LONDON -- Jaguar Land Rover has shelved plans to issue a U.S dollar bond after investors demanded too high an interest rate to compensate for the risk the coronavirus poses to the automaker, according to people familiar with the matter.
Jaguar hired Bank of America Merrill Lynch to meet investors in the U.S. last week ahead of a potential sale of new bonds, and days after warning the deadly virus outbreak was impacting its supply chain.
The company gained enough interest to prepare an eight-year bond in the high 7 percent yield range, according to the people who asked not to be named because they are not authorized to speak publicly.
But news this week that the company could start to run out of Chinese parts for its U.K. factories in about two weeks, and that it may never recoup the sales lost to the virus, has ended its chances of issuing debt at acceptable levels.

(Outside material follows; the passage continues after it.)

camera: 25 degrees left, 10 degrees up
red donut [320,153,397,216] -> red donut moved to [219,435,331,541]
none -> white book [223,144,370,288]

Jaguar, a unit of India's Tata Motors, gets about 20 percent of its sales from China.
A spokeswoman for Jaguar told Bloomberg News that no launch of a transaction was announced at the time of the discussions.
"The meetings with U.S. investors were planned as a non-deal roadshow," she said.

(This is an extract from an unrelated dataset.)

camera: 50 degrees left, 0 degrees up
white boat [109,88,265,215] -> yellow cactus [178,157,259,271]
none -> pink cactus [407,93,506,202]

The company "routinely monitors the debt capital markets so could decide to issue a new bond anytime it thinks conditions are favorable," she said.
Officials at BAML declined to comment on the potential deal.
Maturing bonds
The company is scheduled to repay the equivalent of about $1.2 billion of maturing bonds over the next two years, including a $500 million note due in March 2020.

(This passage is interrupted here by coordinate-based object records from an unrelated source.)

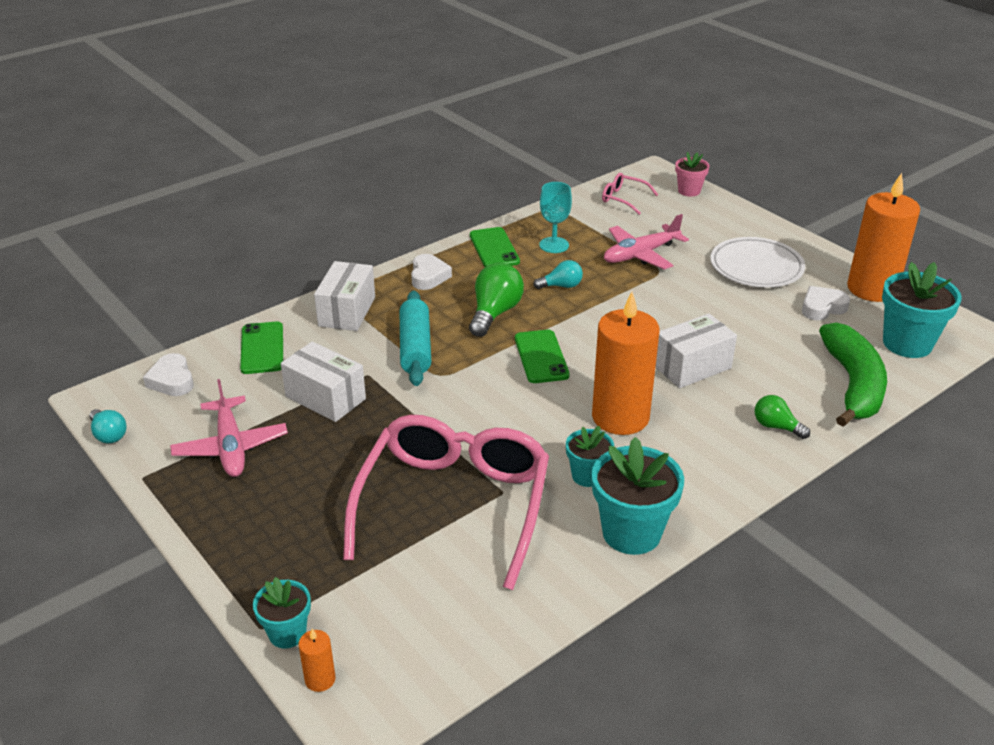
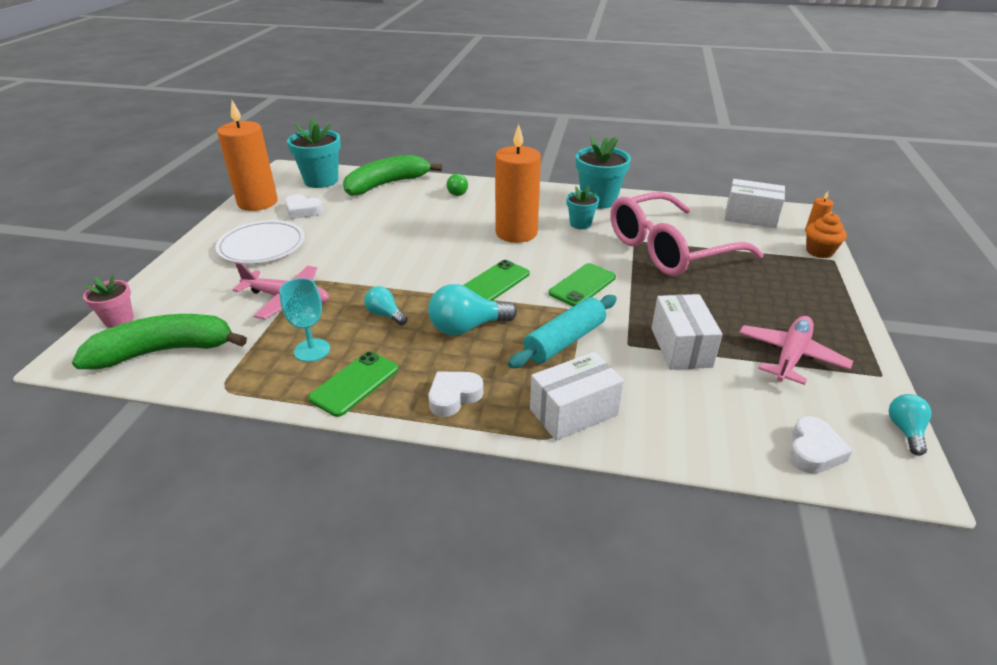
camera: 130 degrees left, 0 degrees up
green phone [240,322,283,374] -> green phone moved to [549,263,616,306]
turquoise flower pot [253,577,311,648] -> orange cupcake [806,213,847,258]
green light bulb [469,263,524,337] -> turquoise light bulb [428,284,517,335]
pink glasses [602,173,658,215] -> green banana [72,314,247,369]
white box [655,314,737,388] -> white box moved to [724,179,785,228]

JLR is not facing any near-term pressures to raise new funding and has around $6 billion of liquidity to help tackle any near-term maturities.
Jaguar returned to the bond market for the first time in almost a year in November, selling 800 million euros ($864 million) of debt following a positive set of results. It took advantage of investor optimism around the company at the time and raised an additional 200 million euros ($216 million) just a month later.